§ **Exercise data**:
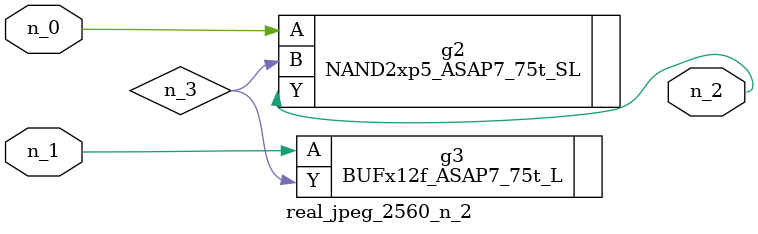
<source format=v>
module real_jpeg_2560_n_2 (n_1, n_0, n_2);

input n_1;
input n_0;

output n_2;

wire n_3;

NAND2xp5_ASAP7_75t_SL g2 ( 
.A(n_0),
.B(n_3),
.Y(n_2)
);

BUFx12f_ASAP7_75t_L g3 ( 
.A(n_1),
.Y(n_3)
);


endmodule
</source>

* * *

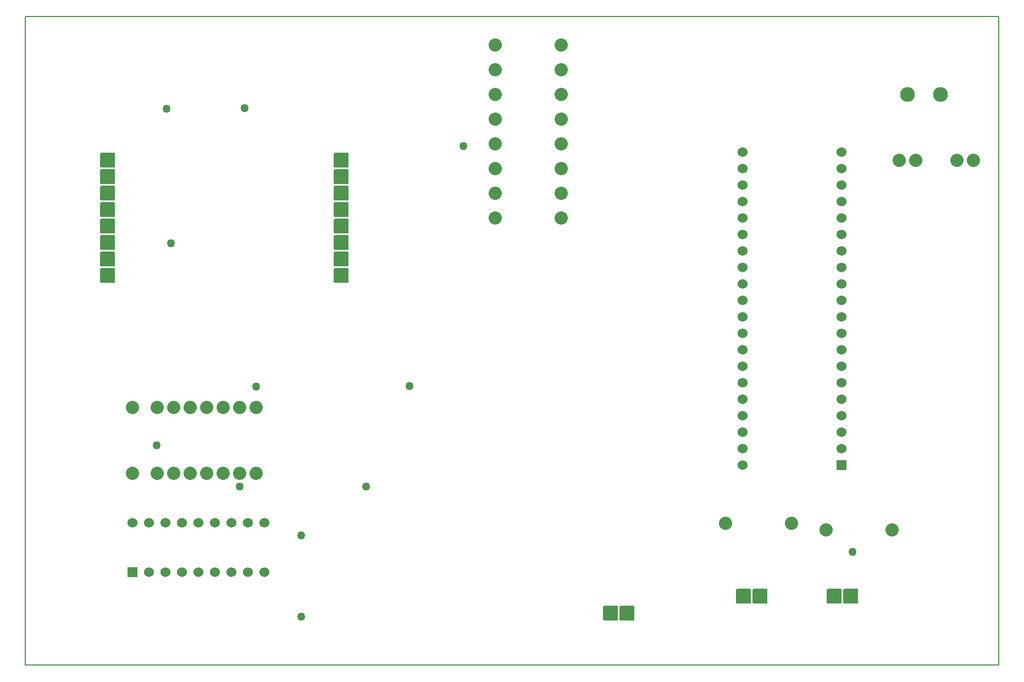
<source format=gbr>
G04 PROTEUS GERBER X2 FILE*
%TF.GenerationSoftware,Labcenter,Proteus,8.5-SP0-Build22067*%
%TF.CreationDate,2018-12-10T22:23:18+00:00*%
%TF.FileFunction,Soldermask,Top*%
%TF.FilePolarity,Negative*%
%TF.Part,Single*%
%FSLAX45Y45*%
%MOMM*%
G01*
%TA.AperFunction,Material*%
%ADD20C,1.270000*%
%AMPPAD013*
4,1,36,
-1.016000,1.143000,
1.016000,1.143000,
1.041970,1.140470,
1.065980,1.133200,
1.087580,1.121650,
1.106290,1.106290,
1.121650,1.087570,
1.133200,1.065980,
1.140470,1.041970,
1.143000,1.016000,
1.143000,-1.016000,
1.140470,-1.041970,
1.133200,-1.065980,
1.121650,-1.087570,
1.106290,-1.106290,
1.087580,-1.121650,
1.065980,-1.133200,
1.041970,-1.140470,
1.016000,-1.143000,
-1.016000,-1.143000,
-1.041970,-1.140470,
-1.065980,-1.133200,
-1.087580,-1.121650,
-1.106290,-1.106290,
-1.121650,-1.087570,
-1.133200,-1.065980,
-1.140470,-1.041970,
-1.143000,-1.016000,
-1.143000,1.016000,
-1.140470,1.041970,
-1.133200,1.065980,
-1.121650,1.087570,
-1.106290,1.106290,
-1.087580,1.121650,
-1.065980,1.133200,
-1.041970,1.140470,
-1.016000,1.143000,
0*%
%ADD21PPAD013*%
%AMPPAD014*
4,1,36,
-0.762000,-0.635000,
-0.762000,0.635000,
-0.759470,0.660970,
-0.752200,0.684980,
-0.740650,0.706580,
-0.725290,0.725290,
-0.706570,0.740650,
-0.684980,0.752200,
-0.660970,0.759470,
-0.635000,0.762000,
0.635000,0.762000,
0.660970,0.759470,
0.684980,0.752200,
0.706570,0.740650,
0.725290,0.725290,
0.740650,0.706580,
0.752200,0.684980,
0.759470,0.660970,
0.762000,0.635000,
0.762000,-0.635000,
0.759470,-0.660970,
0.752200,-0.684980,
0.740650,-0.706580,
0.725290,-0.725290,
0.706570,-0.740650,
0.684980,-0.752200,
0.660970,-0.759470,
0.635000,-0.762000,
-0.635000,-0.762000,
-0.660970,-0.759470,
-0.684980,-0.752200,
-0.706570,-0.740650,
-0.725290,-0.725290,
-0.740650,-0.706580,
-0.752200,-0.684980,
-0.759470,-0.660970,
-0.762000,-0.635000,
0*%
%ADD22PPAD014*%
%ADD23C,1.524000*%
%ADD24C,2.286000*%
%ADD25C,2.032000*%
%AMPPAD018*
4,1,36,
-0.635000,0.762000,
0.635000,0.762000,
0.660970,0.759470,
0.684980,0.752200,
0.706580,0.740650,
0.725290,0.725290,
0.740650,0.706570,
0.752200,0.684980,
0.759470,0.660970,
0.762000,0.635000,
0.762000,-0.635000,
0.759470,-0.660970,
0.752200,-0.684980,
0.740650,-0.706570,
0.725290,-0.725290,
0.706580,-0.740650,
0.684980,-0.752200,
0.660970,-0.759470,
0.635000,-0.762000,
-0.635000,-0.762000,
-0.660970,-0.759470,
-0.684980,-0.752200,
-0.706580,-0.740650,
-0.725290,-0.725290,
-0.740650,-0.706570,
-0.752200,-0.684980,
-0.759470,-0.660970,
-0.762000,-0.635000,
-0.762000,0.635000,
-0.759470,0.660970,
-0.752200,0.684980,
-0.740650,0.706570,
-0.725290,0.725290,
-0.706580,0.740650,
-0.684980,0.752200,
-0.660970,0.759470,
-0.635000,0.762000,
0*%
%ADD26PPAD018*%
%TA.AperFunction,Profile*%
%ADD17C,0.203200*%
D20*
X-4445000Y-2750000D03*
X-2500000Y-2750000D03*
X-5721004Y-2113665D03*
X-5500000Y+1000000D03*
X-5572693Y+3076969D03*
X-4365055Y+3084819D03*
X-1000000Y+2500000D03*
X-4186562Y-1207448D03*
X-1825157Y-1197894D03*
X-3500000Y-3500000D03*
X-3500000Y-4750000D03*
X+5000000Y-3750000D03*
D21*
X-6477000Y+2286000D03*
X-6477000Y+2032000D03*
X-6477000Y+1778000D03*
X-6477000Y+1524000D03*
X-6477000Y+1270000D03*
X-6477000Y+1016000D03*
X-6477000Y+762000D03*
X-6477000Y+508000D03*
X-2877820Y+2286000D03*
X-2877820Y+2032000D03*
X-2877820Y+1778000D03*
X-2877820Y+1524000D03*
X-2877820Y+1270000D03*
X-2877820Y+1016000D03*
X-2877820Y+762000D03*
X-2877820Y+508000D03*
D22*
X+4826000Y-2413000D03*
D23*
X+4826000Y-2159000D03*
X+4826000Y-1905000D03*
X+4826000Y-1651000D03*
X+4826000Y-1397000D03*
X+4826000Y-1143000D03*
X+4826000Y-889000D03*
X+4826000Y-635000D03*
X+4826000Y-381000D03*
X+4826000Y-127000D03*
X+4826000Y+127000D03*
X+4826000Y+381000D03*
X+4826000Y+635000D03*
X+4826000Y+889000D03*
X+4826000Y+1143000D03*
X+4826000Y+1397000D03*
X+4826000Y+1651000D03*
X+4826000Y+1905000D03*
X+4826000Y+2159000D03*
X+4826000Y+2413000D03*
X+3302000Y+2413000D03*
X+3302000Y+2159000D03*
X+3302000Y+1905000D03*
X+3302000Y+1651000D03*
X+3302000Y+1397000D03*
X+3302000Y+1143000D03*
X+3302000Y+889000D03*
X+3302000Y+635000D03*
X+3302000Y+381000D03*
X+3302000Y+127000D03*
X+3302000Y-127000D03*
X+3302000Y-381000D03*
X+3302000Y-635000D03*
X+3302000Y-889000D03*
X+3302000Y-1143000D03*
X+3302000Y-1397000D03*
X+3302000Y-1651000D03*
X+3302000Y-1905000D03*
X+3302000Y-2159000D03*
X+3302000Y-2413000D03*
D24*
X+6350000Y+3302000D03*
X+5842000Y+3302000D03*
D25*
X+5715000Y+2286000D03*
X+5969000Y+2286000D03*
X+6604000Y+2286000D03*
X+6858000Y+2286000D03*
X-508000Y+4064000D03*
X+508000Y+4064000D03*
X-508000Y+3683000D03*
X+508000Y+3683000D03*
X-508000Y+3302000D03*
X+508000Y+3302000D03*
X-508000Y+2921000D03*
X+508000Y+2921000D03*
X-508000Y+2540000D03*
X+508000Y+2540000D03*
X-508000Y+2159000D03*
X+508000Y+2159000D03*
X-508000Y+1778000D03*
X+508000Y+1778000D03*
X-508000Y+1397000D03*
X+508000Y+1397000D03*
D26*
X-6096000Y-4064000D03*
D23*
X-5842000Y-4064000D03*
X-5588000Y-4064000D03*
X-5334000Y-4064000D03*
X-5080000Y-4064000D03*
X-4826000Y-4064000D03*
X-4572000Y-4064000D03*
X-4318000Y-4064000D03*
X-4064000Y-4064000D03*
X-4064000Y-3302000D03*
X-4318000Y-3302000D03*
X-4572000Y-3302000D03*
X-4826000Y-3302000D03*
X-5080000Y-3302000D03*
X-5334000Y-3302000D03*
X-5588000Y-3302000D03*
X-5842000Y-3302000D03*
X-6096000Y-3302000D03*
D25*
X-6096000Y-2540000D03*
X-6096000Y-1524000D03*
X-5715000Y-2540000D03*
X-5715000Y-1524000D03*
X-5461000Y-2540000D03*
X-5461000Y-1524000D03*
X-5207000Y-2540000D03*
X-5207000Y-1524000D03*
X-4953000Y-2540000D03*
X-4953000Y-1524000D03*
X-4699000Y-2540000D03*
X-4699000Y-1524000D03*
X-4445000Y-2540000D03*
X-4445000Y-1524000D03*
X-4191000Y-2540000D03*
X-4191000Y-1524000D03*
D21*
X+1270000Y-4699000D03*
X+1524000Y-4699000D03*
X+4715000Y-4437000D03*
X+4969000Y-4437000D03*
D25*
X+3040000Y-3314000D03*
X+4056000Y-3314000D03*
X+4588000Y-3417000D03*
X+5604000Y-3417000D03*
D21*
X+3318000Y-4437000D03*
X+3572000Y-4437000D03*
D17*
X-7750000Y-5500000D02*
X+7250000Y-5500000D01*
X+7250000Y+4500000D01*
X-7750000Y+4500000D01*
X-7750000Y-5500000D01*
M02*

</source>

§ **Prompt**:
In the entries above, restate word for word the lines between the one holding "X+4826000Y-1905000D03*" and the one holding "X+4826000Y+1397000D03*", inclusive, and nothing besides.

§ **Written answer**:
X+4826000Y-1905000D03*
X+4826000Y-1651000D03*
X+4826000Y-1397000D03*
X+4826000Y-1143000D03*
X+4826000Y-889000D03*
X+4826000Y-635000D03*
X+4826000Y-381000D03*
X+4826000Y-127000D03*
X+4826000Y+127000D03*
X+4826000Y+381000D03*
X+4826000Y+635000D03*
X+4826000Y+889000D03*
X+4826000Y+1143000D03*
X+4826000Y+1397000D03*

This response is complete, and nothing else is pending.